Activity:
Put each line of text from the records below into a JSON list of strings, one string per line, with blank lines skipped. Leave the pictures out of the answer.

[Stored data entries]
* * * * *
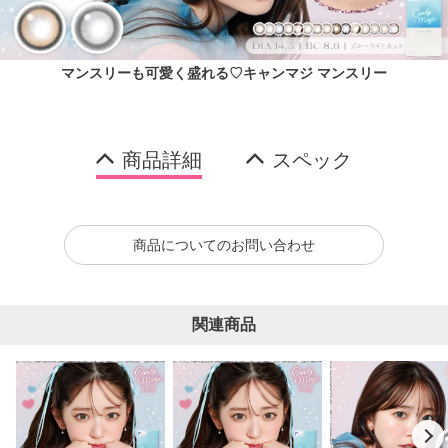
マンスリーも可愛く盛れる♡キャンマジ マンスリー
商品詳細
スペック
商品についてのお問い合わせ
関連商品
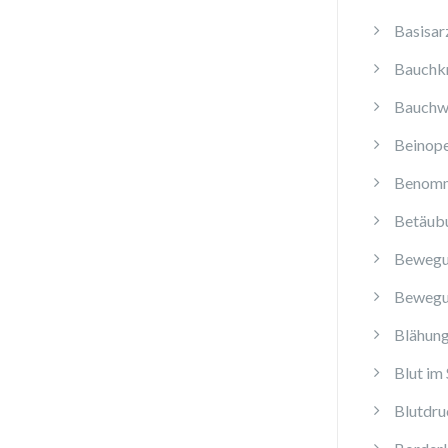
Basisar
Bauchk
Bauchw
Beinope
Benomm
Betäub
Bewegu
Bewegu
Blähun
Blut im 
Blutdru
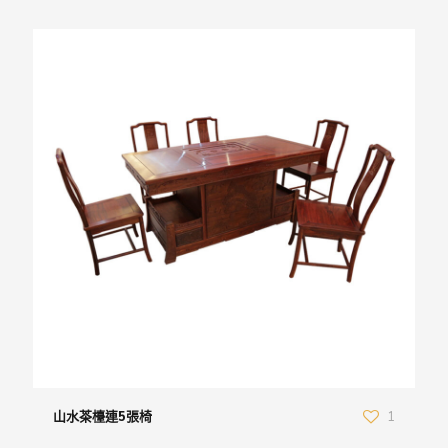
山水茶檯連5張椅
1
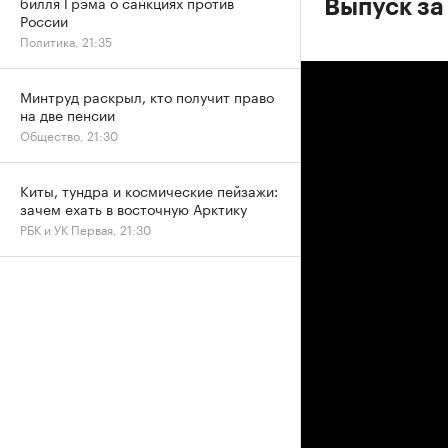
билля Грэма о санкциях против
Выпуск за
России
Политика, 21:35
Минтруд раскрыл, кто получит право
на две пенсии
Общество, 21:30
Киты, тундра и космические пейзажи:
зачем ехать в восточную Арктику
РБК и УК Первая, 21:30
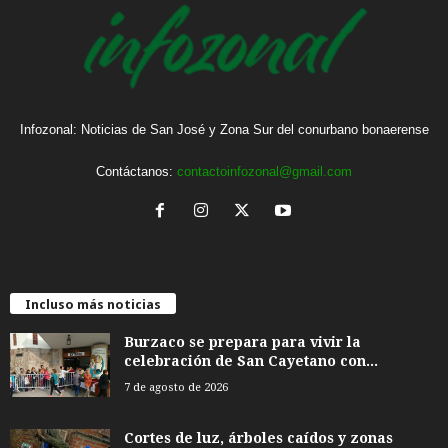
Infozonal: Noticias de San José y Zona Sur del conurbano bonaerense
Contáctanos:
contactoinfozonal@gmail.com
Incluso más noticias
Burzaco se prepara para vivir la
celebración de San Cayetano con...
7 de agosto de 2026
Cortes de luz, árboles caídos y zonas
* * * * *
Answer box:
[
  "マンスリーも可愛く盛れる♡キャンマジ マンスリー",
  "商品詳細",
  "スペック",
  "商品についてのお問い合わせ",
  "関連商品",
  "Basisar",
  "Bauchk",
  "Bauchw",
  "Beinope",
  "Benomm",
  "Betäub",
  "Bewegu",
  "Bewegu",
  "Blähun",
  "Blut im ",
  "Blutdru",
  "山水茶檯連5張椅",
  "1",
  "билля Грэма о санкциях против",
  "Выпуск за",
  "России",
  "Политика, 21:35",
  "Минтруд раскрыл, кто получит право",
  "на две пенсии",
  "Общество, 21:30",
  "Киты, тундра и космические пейзажи:",
  "зачем ехать в восточную Арктику",
  "РБК и УК Первая, 21:30",
  "Infozonal: Noticias de San José y Zona Sur del conurbano bonaerense",
  "Contáctanos:",
  "contactoinfozonal@gmail.com",
  "Incluso más noticias",
  "Burzaco se prepara para vivir la",
  "celebración de San Cayetano con...",
  "7 de agosto de 2026",
  "Cortes de luz, árboles caídos y zonas"
]